(Passage shown)
We can’t do it alone. The scale of the challenge is too big – and the stakes are too immense – the issue is too complex – for any one company, one organization or even one country to solve this issue.
Later this month, negotiators from 160 countries will meet in Paris to continue work on creating an international legally binding instrument on plastic pollution. Called the Intergovernmental Negotiating Committee (INC), these meetings – which will stretch over the next two years – will play a significant role in shaping how plastics are produced, designed, used, and ultimately managed.
We at Dow – along with many others across industry, governments, and NGOs – support this work and believe such an agreement could help end plastics pollution by accelerating the transition to a circular economy. We all believe in a future where plastics are sustainably produced, designed, used, reused, and recycled, thereby creating new value and greater purpose for plastic waste. In doing so, we will also be able to preserve a critical link in securing a low-carbon economy.
To understand why these negotiations are so critical, we also need to understand why plastic itself is so important. Without plastic, how would we preserve food and water for people in remote locations? How would we maintain hygiene practices in healthcare?
(End Passage shown)
## Required actions
1. According to the passage on plastic pollution negotiations, how many countries will send negotiators to Paris?
2. Copy the passage on plastic pollution negotiations word for word, from "We at Dow –" up to and including "practices in healthcare?".
The items that follow have no connection to the passage on plastic pollution negotiations.
(Data extracts)
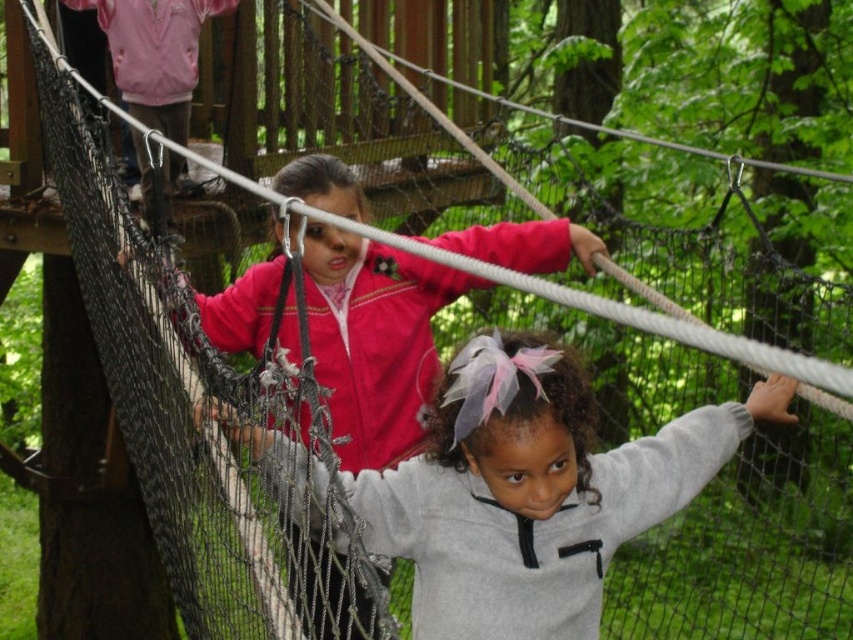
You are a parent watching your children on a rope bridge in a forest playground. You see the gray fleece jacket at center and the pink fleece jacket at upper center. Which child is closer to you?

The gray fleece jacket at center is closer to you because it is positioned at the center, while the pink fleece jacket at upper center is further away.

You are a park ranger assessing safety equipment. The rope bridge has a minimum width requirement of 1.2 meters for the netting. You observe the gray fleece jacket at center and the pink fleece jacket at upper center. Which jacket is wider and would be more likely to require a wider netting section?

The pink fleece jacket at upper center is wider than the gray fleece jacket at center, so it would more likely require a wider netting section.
(End Data extracts)
(Data extracts)
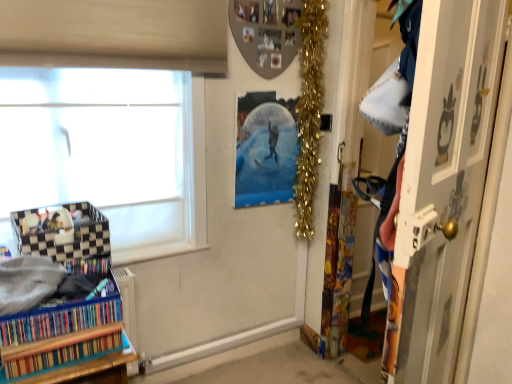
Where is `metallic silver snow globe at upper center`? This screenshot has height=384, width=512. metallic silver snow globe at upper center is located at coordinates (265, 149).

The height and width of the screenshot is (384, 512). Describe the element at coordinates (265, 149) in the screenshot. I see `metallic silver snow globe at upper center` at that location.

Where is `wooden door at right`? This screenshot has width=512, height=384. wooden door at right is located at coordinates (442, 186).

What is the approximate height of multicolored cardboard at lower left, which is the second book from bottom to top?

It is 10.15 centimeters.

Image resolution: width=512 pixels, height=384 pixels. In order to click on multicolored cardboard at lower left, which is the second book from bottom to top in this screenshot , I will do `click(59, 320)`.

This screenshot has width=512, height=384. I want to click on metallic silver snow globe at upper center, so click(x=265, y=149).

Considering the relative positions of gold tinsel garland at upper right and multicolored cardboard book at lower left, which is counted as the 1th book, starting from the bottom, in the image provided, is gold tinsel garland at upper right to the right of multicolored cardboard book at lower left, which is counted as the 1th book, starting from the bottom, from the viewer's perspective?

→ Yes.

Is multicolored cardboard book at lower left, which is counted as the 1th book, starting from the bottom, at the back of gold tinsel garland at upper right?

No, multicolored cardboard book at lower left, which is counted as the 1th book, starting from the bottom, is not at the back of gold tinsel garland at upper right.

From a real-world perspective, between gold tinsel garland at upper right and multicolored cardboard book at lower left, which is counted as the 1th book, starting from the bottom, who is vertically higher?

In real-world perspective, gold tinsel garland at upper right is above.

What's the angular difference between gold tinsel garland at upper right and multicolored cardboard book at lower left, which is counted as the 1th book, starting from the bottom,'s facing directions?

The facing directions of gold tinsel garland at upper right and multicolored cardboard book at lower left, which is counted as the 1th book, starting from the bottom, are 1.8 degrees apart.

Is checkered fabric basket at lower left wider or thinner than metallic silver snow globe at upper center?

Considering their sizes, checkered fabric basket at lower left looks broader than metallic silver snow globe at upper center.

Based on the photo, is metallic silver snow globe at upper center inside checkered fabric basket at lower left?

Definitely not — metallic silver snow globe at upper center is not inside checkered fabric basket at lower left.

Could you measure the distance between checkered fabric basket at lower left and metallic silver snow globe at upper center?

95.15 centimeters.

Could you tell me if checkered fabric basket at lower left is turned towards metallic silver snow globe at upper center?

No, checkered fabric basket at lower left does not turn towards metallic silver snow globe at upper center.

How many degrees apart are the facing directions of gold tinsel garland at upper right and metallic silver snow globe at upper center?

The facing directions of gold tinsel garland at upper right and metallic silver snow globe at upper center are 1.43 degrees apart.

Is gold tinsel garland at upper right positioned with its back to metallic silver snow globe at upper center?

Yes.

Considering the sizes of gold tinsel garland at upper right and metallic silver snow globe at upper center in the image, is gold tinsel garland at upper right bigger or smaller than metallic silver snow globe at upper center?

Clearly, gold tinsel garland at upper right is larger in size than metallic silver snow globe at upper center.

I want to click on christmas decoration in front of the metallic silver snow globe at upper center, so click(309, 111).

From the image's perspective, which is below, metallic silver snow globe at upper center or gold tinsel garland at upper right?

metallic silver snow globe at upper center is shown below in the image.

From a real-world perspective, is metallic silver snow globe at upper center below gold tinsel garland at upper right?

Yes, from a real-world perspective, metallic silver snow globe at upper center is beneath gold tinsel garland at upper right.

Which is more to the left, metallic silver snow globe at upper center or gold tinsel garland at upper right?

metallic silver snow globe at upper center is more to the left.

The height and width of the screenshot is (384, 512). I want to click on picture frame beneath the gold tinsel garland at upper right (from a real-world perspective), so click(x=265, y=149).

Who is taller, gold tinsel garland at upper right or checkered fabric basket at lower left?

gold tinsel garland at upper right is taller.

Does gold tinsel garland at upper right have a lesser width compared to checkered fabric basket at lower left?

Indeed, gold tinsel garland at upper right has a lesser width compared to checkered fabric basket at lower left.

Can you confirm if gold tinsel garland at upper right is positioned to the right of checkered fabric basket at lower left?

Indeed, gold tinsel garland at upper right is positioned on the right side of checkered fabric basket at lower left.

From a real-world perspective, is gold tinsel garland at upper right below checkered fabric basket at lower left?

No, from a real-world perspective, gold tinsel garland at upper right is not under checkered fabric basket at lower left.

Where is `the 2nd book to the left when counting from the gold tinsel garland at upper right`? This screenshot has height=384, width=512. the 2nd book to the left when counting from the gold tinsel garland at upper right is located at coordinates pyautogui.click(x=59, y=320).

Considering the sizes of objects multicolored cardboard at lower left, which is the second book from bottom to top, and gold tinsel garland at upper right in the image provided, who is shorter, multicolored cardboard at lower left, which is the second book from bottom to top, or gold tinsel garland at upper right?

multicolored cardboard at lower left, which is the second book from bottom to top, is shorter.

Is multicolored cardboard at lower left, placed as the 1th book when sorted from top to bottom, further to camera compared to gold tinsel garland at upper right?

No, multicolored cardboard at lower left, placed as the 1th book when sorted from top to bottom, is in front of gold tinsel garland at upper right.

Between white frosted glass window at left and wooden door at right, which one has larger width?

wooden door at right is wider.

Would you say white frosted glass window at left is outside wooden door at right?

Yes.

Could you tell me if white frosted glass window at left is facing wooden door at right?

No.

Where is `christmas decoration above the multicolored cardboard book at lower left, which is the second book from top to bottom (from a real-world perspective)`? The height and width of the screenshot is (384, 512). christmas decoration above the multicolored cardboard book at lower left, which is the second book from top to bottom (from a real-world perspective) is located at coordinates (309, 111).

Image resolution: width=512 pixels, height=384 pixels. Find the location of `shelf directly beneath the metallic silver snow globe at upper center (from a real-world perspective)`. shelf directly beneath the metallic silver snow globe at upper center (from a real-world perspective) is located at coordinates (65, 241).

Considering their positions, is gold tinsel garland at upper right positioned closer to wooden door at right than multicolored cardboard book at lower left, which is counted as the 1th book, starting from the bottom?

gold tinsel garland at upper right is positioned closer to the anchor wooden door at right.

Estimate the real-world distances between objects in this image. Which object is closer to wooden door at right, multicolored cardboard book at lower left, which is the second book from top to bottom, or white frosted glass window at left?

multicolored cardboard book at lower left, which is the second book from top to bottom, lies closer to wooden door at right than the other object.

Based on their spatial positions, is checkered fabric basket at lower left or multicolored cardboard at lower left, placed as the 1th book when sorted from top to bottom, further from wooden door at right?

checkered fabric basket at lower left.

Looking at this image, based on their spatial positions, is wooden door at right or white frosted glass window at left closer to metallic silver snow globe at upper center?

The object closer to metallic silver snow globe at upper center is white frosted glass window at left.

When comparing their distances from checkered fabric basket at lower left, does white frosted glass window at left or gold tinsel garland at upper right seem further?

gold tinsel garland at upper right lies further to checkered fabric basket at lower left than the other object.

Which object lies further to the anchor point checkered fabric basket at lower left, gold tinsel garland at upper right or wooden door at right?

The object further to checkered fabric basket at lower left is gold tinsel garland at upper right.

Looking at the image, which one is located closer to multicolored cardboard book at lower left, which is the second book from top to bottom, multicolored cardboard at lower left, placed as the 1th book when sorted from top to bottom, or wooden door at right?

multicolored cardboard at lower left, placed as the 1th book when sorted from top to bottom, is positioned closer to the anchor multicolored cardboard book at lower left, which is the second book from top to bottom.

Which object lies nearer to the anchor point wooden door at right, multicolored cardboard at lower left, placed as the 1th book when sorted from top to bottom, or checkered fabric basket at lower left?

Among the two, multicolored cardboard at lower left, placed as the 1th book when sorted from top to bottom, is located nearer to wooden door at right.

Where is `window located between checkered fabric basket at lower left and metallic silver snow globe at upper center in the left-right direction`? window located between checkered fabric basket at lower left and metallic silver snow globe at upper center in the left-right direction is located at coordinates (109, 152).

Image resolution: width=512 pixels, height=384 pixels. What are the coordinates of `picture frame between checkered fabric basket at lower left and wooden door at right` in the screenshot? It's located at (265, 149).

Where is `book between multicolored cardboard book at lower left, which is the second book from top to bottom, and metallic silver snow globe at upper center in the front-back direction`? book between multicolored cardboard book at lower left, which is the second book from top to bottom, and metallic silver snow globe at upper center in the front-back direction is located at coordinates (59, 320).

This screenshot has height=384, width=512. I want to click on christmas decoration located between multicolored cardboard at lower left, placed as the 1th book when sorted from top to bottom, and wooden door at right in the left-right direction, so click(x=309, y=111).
(End Data extracts)
## Solutions in order
1. 160 countries.

2.
We at Dow – along with many others across industry, governments, and NGOs – support this work and believe such an agreement could help end plastics pollution by accelerating the transition to a circular economy. We all believe in a future where plastics are sustainably produced, designed, used, reused, and recycled, thereby creating new value and greater purpose for plastic waste. In doing so, we will also be able to preserve a critical link in securing a low-carbon economy.
To understand why these negotiations are so critical, we also need to understand why plastic itself is so important. Without plastic, how would we preserve food and water for people in remote locations? How would we maintain hygiene practices in healthcare?